Taking Asmodeus’ head in my hand, I drew his remains into the den.’ 

That this is the key turning point in the story is made clear, only a few paragraphs after it has happened.

            ‘It seems ridiculous to say that by shooting Asmodeus Quive-Smith condemned himself to death; it was in a sense so slight a crime. (…….) I can neither defend nor explain the effect that the shooting of this cat had upon me. It released me. (…..) I was at last able to admit that all my schemes for escaping without violence were impossible. The only practical method was to kill the man on duty before, not after I started digging.’

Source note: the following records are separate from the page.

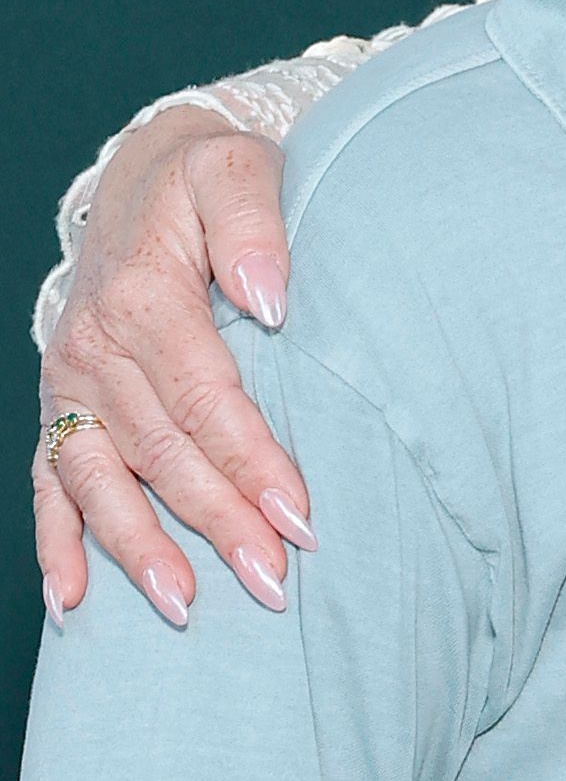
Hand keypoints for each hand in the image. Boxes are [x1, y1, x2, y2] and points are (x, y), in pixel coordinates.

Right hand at [36, 108, 303, 625]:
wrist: (145, 180)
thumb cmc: (207, 184)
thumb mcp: (236, 171)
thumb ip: (254, 224)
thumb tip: (270, 297)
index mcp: (141, 296)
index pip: (204, 397)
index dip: (252, 460)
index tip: (301, 516)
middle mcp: (93, 349)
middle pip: (161, 451)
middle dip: (217, 521)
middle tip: (273, 583)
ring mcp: (69, 386)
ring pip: (100, 481)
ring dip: (140, 548)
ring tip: (184, 609)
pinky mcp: (59, 410)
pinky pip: (49, 484)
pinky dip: (57, 545)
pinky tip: (72, 604)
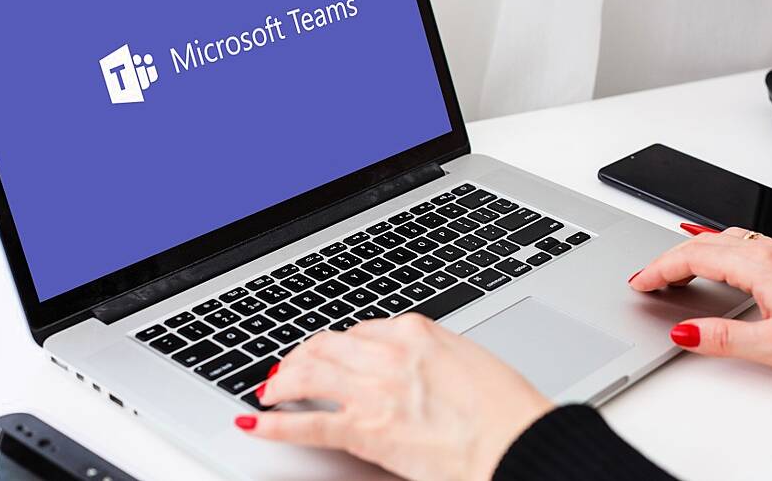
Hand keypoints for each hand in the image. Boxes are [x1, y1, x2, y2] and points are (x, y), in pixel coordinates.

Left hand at [237, 314, 552, 480]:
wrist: (515, 441)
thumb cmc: (506, 408)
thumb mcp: (469, 362)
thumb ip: (434, 358)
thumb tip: (418, 367)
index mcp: (416, 332)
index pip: (361, 330)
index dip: (339, 345)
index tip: (331, 354)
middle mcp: (389, 353)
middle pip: (326, 345)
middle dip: (302, 357)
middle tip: (290, 370)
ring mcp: (374, 390)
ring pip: (309, 374)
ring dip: (283, 381)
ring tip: (270, 391)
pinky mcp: (366, 429)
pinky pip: (308, 423)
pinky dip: (275, 423)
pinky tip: (257, 422)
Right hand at [628, 228, 771, 374]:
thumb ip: (724, 338)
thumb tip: (684, 331)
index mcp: (760, 265)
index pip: (694, 257)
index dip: (660, 269)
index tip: (640, 282)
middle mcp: (769, 250)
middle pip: (703, 243)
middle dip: (668, 259)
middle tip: (646, 279)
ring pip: (722, 239)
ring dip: (691, 252)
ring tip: (673, 272)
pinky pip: (741, 243)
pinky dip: (714, 250)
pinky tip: (716, 262)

            This is a good place to hark back to those units of fiction, the paragraphs, for these two crucial elements of the story are carefully paragraphed. In the first the paragraph limits itself to describing his experience of examining the blockage in the ventilation shaft, and to revealing that he realises what it is. I included the changeover to the next paragraph in the quotation, for it begins with the revelation to us, of what has caused the physical reaction in him that ends the previous paragraph.

            If well constructed paragraphs have distinct beginnings and endings, then well constructed stories, built of paragraphs, have well constructed changeovers from one paragraph to the next, and here I think, is a fine example.

            The second piece quoted, also a paragraph, begins by telling us the importance of what has happened, and ends with its consequences.

            Soul Catcher too, on the face of it, has no chapters, but it has sections made up of grouped paragraphs and divided by white space. These are, in effect, chapters, though they carry neither titles nor numbering. Without spoiling the story, I can point out that the sections are quite small to begin with, around half a page, but develop into regular two and three page chapters as the story progresses, albeit interspersed with small sections. It is as if Herbert began with a series of story threads, which he wove into the main narrative. The issue of the novella versus the novel is even harder to resolve here, there being several different themes that are explored through the single act of the kidknapping and the flight through the wilderness, and though other characters pop up, to give short accounts of the case from their perspectives, the book is overwhelmingly focussed on the kidnapper and his victim.

There are few characters in Rogue Male, and only a vestigal backstory to the main protagonist, explained long after the Wendepunkt, and near to the very end. There are no sublots, or other diversions from the single thread of the pursuit, the hunting, of the Rogue Male himself. It is classically in the novella mode, as laid out in the Penguin dictionary, although in that reference book the genre is referred to as being archaic.

            So, my three good things, are Rogue Male, the novella, Rogue Male, the TV film, now available on DVD, and Soul Catcher, which I have left for your exploration.